Protection des lanceurs d’alerte : la France bonne ou mauvaise élève ?

Selon Transparency International, la majorité des Etats membres ne respecte pas la directive européenne en matière de protection des lanceurs d’alerte. La France n’y échappe pas : la condition de signaler «de bonne foi» et «sans bénéfice financier direct» serait contraire «aux normes internationales».

Afin de se conformer à la directive européenne de 2019, les Etats membres de l’UE ont dû adopter des lois protégeant les lanceurs d’alerte. Or, « les résultats sont préoccupants », selon le dernier rapport de Transparency International, publié le 8 novembre, qui a analysé le comportement de 20 Etats en matière de protection des lanceurs d’alerte. L’évaluation menée par l’ONG dévoile en effet que les normes minimales et les objectifs fixés par l’UE ne sont, pour la plupart, pas atteints.

Une règlementation très forte en matière de sanctions en France

« 19 des 20 pays examinés ne respectent pas les exigences de l’UE dans au moins un des quatre domaines clés », indique le rapport.

La France fait partie des bons élèves par rapport à ses voisins européens car sa réglementation permet au lanceur d’alerte :

  • de signaler des informations directement aux autorités ;
  • d’accéder à des voies de recours et à une indemnisation complète pour les dommages subis ;
  • d’obtenir des conseils gratuits et facilement accessibles.

Un bémol tout de même sur le quatrième domaine. Transparency International pointe du doigt la réglementation très forte en matière de sanctions. En effet, le droit interne prévoit par exemple pour le délit de dénonciation calomnieuse une peine de prison pouvant aller jusqu’à 5 ans dans le cas où le lanceur d’alerte signale sciemment de fausses informations aux autorités compétentes (article 226-10 du Code pénal). Or, l’ONG estime que cette peine peut être « très » dissuasive pour les lanceurs d’alerte.
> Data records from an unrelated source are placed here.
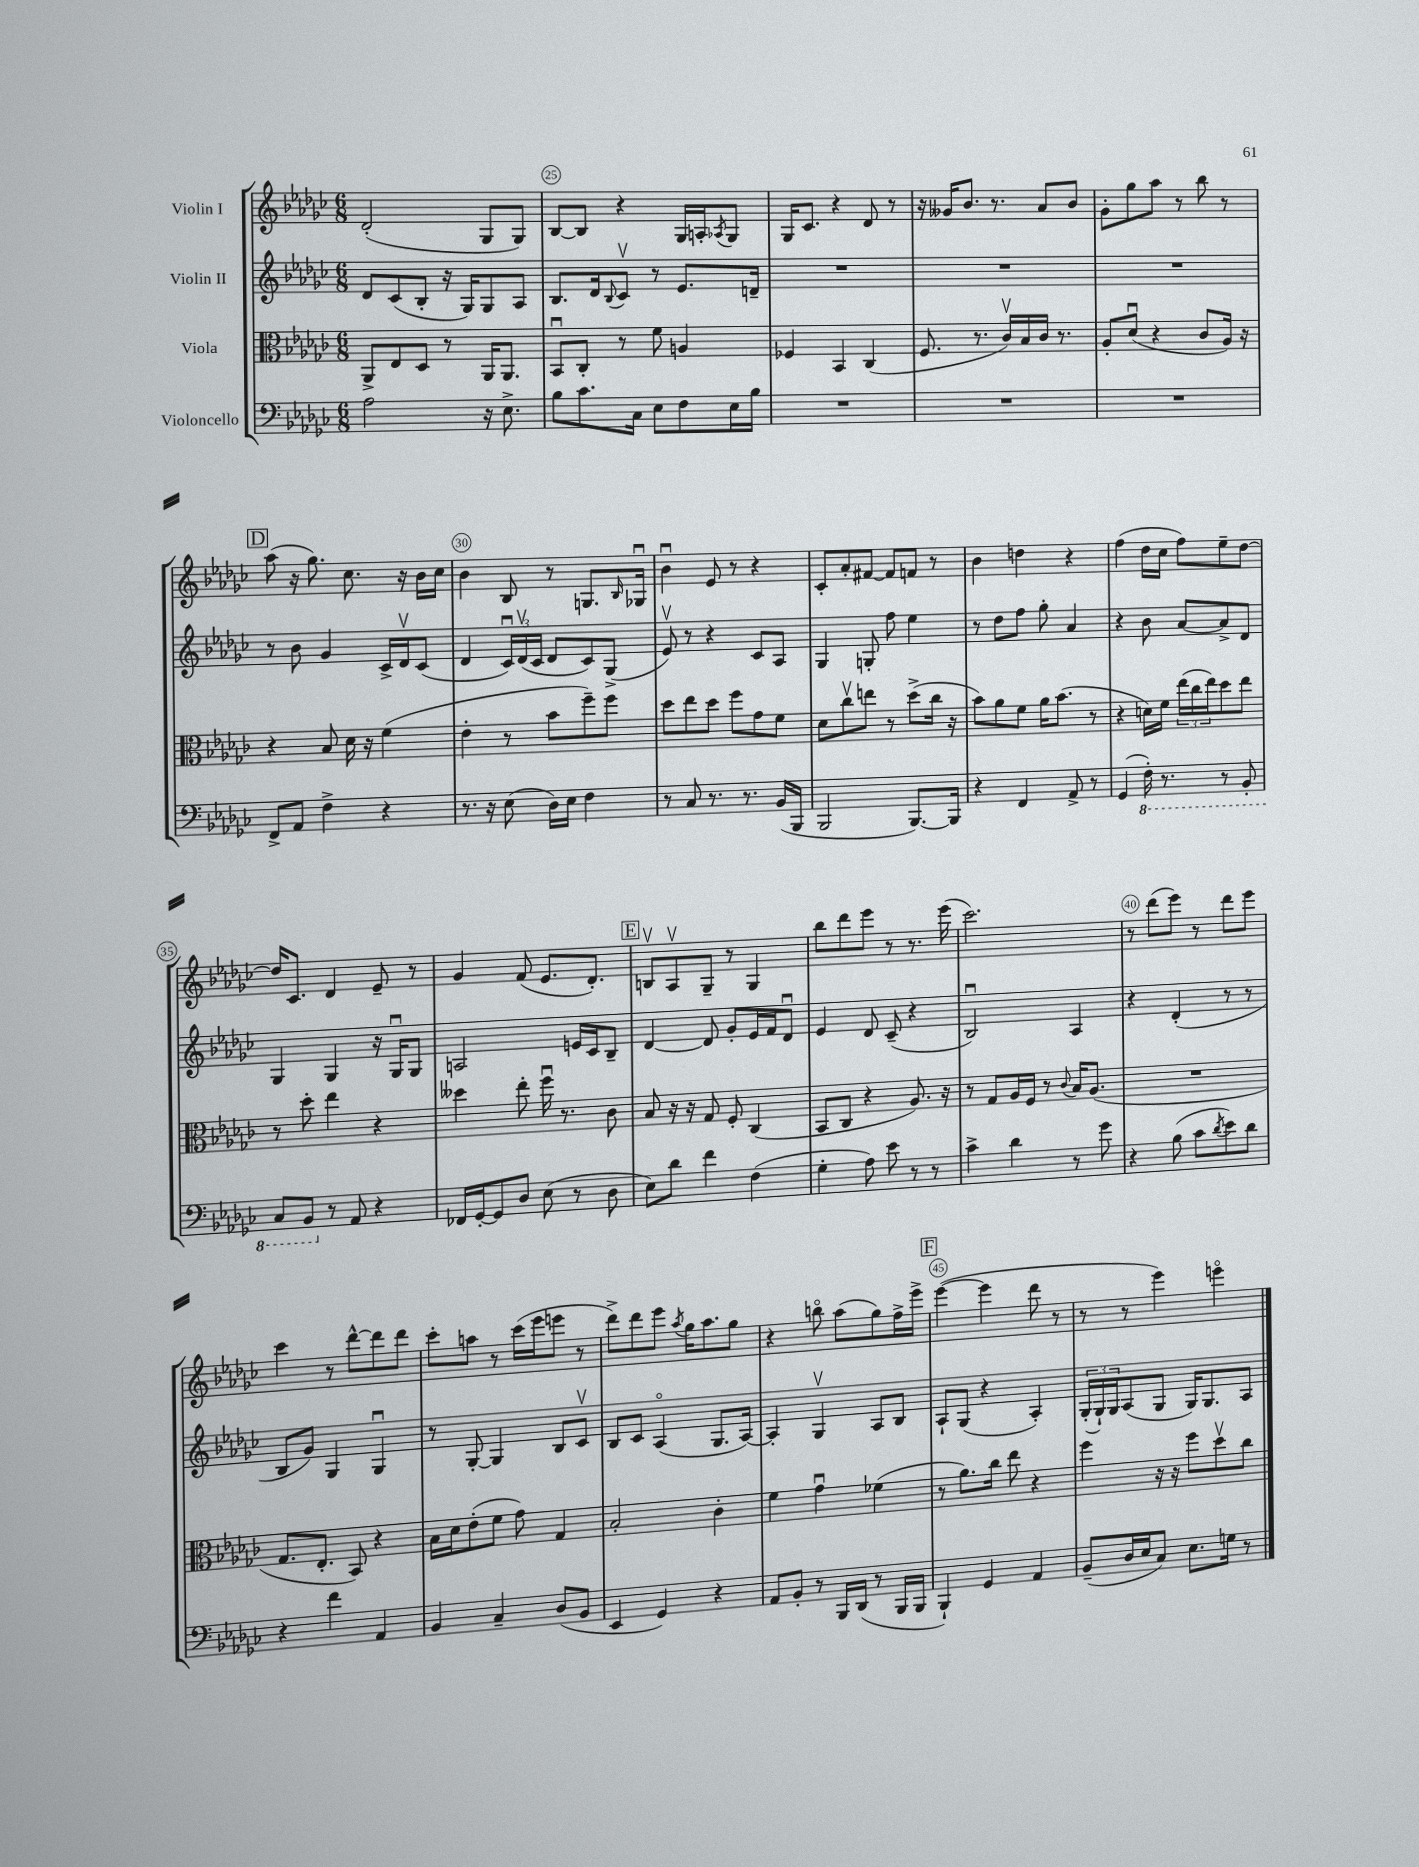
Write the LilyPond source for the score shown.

<<
\new StaffGroup <<
\new Staff = "s0" \with { instrumentName = "Violin I" } {
    \clef treble \key ges \major \numericTimeSignature \time 6/8
    des'2-.( ges8 ges8) |
    bes8~ bes8 r4 ges16 a16-. \acciaccatura { aes8 } ges8 |
    ges16 ces'8. r4 des'8 r8 |
    r16 geses'16 bes'8. r8. aes'8 bes'8 |
    ges'8-. ges''8 aes''8 r8 bes''8 r8 |
    \mark \markup { \box "D" } aes''8( r16 ges''8.) ces''8. r16 bes'16 ces''16 |
    bes'4 bes8 r8 g8. \grace { bes16 } ges16\downbow |
    bes'4\downbow ees'8 r8 r4 |
    ces'8-. aes'8-. fis'8~ fis'8 f'8 r8 |
    bes'4 d''4 r4 |
    f''4( des''16 ces''16 f''8) ees''8-- des''8~ |
    des''16 ces'8. des'4 ees'8-- r8 |
    ges'4 f'8( ees'8. des'8.-.) |
    \mark \markup { \box "E" } b8\upbow aes8\upbow ges8-- r8 ges4 |
    bes''8 des'''8 ees'''8 r8 r8. ees'''16( |
    ces'''2.) |
    r8 des'''8( ees'''8) r8 des'''8 ees'''8 |
    ces'''4 r8 des'''8~-^ des'''8 des'''8 |
    ces'''8-. a''8 r8 ces'''16( ees'''16 e'''8 r8 |
    des'''8->) des'''8 ees'''8 \acciaccatura { aes''8 } ges''16 aes''8. ges''8 |
    r4 b''8\flageolet aes''8( ges''8) f''16-> ees'''16-> |
    \mark \markup { \box "F" } ees'''4~( ees'''4 des'''8 r8 |
    r8 r8 ees'''4) e'''4\flageolet \bar "|." |
}
\new Staff = "s1" \with { instrumentName = "Violin II" } {
    \clef treble \key ges \major \numericTimeSignature \time 6/8
    des'8 ces'8( bes8-. r16 ges16) ges8 aes8 |
    bes8. des'16 \appoggiatura { bes8 } ces'8\upbow r8 ees'8. d'16-- |
    R2. |
    R2. |
    R2. |
    \mark \markup { \box "D" } r8 bes'8 ges'4 ces'16-> des'16\upbow ces'8( |
    des'4 \tuplet 3/2 { ces'16\downbow) des'16\upbow( ces'16 } des'8 ces'8) ges8->( |
    ees'8\upbow) r8 r4 ces'8 aes8 |
    ges4 g8-. f''8 ees''4 |
    r8 des''8 f''8 ges''8-. aes'4 |
    r4 bes'8 aes'8~ aes'8-> des'8 |
    ges4 ges4 r16 ges16\downbow ges8 |
    a2 e'16 ces'16 bes8-- |
    \mark \markup { \box "E" } des'4~ des'8 ges'8-. ees'16 f'16 des'8\downbow |
    ees'4 des'8 ces'8--( r4 |
    bes2\downbow) aes4 |
    r4 des'4-.( r8 r8 |
    bes8 ges'8) ges4 ges4\downbow |
    r8 ges8~-. ges4 bes8 ces'8\upbow |
    bes8 ces'8 aes4\flageolet( ges8. aes16~) |
    aes4-. ges4\upbow aes8 bes8 |
    \mark \markup { \box "F" } aes8-! ges8( r4 aes4-.) |
    \tuplet 3/2 { ges16-.( ges16-!) ges16 } aes8( ges8 ges16) ges8. aes8 \bar "|." |
}
\new Staff = "s2" \with { instrumentName = "Viola" } {
    \clef alto \key ges \major \numericTimeSignature \time 6/8
    aes,8-> ees8 des8 r8 aes,16 aes,8. |
    bes,8\downbow ces8-. r8 f'8 a4 |
    fes4 bes,4 ces4( |
    f8. r8. ces'16\upbow) bes16 ces'16 r8. |
    aes8-. des'8\downbow( r4 ces'8 aes16) r16 |
    \mark \markup { \box "D" } r4 bes8 des'16 r16 f'4( |
    ees'4-. r8 bes'8 f''8--) f''8 |
    des''8 ees''8 des''8 f''8 ges'8 f'8 |
    des'8 ces''8\upbow e''8 r8 des''8->( ces''16 r16 |
    bes'8) aes'8 f'8 aes'16 bes'8.( r8 |
    r4 d'16) f'16 \tuplet 3/2 { ees''16( ces''16 ees''16) } des''8 ees''8 |
    r8 des''8-. ees''4 r4 |
    deses''4 ees''8-. f''16\downbow r8. ces'8 |
    \mark \markup { \box "E" } bes8 r16 r16 ges8 f8-. ces4( |
    bes,8 ces8 r4 aes8.) r16 |
    r8 ges8 aes16 f16 r8 \appoggiatura { ces'8 } bes16 aes8.( |
    R2. |
    ges8. ees8.-. bes,8) r4 |
    bes16 des'16 ees'8-.( f'8 ges'8) ges4 |
    bes2-. ces'4-. |
    f'4 ges'4\downbow fes'4( |
    \mark \markup { \box "F" } r8 aes'8.) ces''16 ees''8 r4 |
    f''4 r16 r16 f''8 des''8\upbow ces''8 \bar "|." |
}
\new Staff = "s3" \with { instrumentName = "Violoncello" } {
    \clef bass \key ges \major \numericTimeSignature \time 6/8
    aes2 r16 ees8.-> |
    bes8 ces'8. ces16 ees8 f8 ees16 bes16 |
    R2. |
    R2. |
    R2. |
    \mark \markup { \box "D" } f,8-> aes,8 f4-> r4 |
    r8. r16 ees8( des16) ees16 f4 |
    r8 ces8 r8. r8. bes,16( bes,,16 |
    bes,,2 bes,,8.~) bes,,16 |
    r4 f,4 aes,8-> r8 |
    ges,4( \ottava #-1 f,16-.) r8. r8 bes,,8-. |
    ces,8 bes,,8 \ottava #0 r8 aes,8 r4 |
    fes,16 ges,16~-. ges,8 des8 ees8( r8 des8 |
    \mark \markup { \box "E" } ees8) des'8 f'4 f4( |
    ges4-. aes8) ees'8 r8 r8 |
    ces'4-> des'4 r8 ges'8 |
    r4 bes8( ces'8 \acciaccatura { des'8 } ees'8) des'8 |
    r4 f'4 aes,4 |
    bes,4 ces4-- des8( bes,8 |
    ees,4 ges,4) r4 |
    aes,8 bes,8-. r8 bes,,16 des,16( r8 bes,,16 bes,,16 |
    \mark \markup { \box "F" } bes,,4-!) ges,4 aes,4 |
    bes,8--( des16 ees16 ces8) ees8. g16 r8 \bar "|." |
}
>>
>>
\layout { \context { \Score currentBarNumber = #24 \override BarNumber.break-visibility = ##(#f #t #t) barNumberVisibility = #(every-nth-bar-number-visible 5) \override BarNumber.stencil = #(make-stencil-circler 0.1 0.3 ly:text-interface::print) } }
De meilleures pratiques à mettre en place

Autre constat : aucun des 20 Etats membres examinés n’a revu ses pratiques afin qu’elles soient plus protectrices. Pour la France, le bilan est en demi-teinte.

Deux points positifs sont d’abord mis en avant :

  • la protection des organisations civiles : ces dernières peuvent être des facilitateurs et donc être protégées contre, par exemple, des poursuites vexatoires intentées contre elles en représailles pour avoir soutenu un lanceur d’alerte ;
  • le soutien financier aux lanceurs d’alerte : les tribunaux peuvent accorder au lanceur d’alerte une provision pour les frais de procédure ou pour couvrir les frais de subsistance lorsque leur situation financière est gravement dégradée.

Toutefois, le rapport émet une réserve concernant l’obligation, pour le lanceur d’alerte, de signaler « de bonne foi » et « sans bénéfice financier direct ». L’ONG considère en effet que « ces conditions qui concernent les motivations du lanceur d’alerte ne sont pas conformes à la directive et sont contraires aux normes internationales ». Pire, il s’agit d’une « faille dangereuse dans la protection accordée aux lanceurs d’alerte, légitimant les enquêtes en représailles ».

Garantir une protection solide et faciliter les signalements

Transparency International appelle ainsi les Etats membres à :

  • réviser leur législation pour répondre aux exigences minimales de l’UE,
  • revoir les domaines dans lesquels les lois ne sont pas conformes aux meilleures pratiques,
  • et enfin veiller à ce que le processus législatif soit rapide et transparent, en impliquant les parties prenantes.

Reste donc aux Etats le soin de travailler sur leur réglementation afin de garantir une meilleure protection des lanceurs d’alerte et de faciliter les signalements.